Il primo. Se è vero com'è vero che gli elettori scelgono l'originale, Donadi farebbe bene a riflettere sul fatto che le scissioni nei partiti "personalistici", cioè con un forte leader carismatico, non portano mai bene a chi le compie. Anzi.

Il secondo. E' possibile che l'Italia dei valori abbia perso per sempre la sua spinta propulsiva. Del resto, se Walter Veltroni, in uno dei pochi ma gravi errori commessi durante l'ultima campagna elettorale, non gli avesse dato l'apparentamento, forse oggi non esisterebbe nemmeno più. Ma la spinta è quella di Di Pietro. In questo Di Pietro e l'Italia dei valori sono quanto di più simile a Silvio Berlusconi e al peso, fatte le dovute proporzioni, che il Cav. ha sul suo partito.

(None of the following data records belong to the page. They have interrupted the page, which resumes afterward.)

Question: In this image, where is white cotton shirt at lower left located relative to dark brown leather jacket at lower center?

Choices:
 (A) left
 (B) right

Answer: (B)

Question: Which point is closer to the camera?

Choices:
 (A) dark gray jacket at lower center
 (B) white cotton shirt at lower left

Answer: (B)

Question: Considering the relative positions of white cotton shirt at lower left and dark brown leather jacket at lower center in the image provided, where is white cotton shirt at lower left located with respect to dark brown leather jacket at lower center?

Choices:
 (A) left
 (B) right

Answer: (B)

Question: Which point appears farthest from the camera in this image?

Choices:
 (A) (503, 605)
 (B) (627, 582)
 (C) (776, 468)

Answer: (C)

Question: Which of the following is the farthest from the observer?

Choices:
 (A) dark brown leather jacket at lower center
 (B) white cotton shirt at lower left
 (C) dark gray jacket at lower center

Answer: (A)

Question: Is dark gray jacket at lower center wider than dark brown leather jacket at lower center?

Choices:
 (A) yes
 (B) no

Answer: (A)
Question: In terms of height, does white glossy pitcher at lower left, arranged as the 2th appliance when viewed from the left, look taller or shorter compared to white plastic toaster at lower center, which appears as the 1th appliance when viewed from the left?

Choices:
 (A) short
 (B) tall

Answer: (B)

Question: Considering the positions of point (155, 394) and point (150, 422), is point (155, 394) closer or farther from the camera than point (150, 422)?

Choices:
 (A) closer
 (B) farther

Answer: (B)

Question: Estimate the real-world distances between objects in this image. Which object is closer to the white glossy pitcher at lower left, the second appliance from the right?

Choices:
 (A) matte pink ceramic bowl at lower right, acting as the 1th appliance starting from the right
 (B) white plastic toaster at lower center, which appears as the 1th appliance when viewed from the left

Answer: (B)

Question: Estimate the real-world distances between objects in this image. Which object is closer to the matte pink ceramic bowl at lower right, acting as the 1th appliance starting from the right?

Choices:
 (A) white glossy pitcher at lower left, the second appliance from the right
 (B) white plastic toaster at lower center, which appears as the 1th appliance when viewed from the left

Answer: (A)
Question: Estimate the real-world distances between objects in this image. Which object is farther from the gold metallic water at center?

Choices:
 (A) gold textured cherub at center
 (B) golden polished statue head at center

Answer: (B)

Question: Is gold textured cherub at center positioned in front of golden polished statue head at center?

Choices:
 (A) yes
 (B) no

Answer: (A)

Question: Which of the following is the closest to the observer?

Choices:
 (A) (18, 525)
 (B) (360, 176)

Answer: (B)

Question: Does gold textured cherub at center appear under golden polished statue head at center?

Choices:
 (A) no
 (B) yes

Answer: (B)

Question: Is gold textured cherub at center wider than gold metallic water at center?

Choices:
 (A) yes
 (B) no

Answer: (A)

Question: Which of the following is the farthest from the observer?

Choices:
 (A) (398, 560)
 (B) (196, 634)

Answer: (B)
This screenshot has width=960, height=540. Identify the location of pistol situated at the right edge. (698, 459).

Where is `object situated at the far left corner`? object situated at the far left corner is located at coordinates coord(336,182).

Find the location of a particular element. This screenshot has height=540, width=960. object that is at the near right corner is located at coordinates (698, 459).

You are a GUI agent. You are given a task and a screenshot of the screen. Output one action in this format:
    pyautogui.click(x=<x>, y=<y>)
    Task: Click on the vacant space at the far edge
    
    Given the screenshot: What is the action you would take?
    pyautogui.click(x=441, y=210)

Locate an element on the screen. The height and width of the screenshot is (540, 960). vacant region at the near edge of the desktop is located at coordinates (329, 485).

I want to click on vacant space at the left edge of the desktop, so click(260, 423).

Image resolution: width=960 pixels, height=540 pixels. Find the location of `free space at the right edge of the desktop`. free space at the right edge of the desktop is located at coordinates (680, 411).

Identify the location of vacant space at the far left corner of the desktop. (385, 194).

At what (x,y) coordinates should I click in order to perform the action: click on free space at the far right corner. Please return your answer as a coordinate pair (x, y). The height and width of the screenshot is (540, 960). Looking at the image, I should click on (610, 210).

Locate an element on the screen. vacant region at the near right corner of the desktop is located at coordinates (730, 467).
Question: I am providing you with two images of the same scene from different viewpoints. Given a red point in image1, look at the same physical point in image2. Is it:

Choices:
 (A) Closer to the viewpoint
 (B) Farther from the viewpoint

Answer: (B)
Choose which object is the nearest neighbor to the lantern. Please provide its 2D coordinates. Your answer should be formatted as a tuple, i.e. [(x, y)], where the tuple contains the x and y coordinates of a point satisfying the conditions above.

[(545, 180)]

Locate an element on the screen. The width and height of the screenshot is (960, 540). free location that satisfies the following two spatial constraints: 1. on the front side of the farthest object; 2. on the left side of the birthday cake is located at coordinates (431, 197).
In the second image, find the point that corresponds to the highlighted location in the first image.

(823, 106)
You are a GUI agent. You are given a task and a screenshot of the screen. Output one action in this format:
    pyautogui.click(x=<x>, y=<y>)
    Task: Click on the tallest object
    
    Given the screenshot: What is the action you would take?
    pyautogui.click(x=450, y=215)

Se Donadi facesse una scissione per andare con il Pd, gli elettori sceglierebbero l'originale, cioè o il Pd o il fronte antagonista-dipietrista.

  • nonunacosaseria |

    donadi è nessuno rispetto a di pietro, orlando e de magistris. per cui, sì: se facesse una scissione per fare il suo partitino sono d’accordo che non se lo filerebbe nessuno. mi par di capire, però, che se donadi uscisse dall’IdV il suo approdo sarebbe o SEL o il PD, al limite la futura lista civica che però ancora non esiste. in tal caso, non vedo perché non potrebbe essere rieletto in parlamento.
    il punto, però, a mio avviso è un altro e ne abbiamo avuto un primo assaggio venerdì scorso con l’editoriale “svendola” firmato da travaglio sul fatto quotidiano. ossia, una campagna elettorale dai toni esasperati, con donadi equiparato dai suoi ex compagni di partito a un cicchitto o a un dell’utri.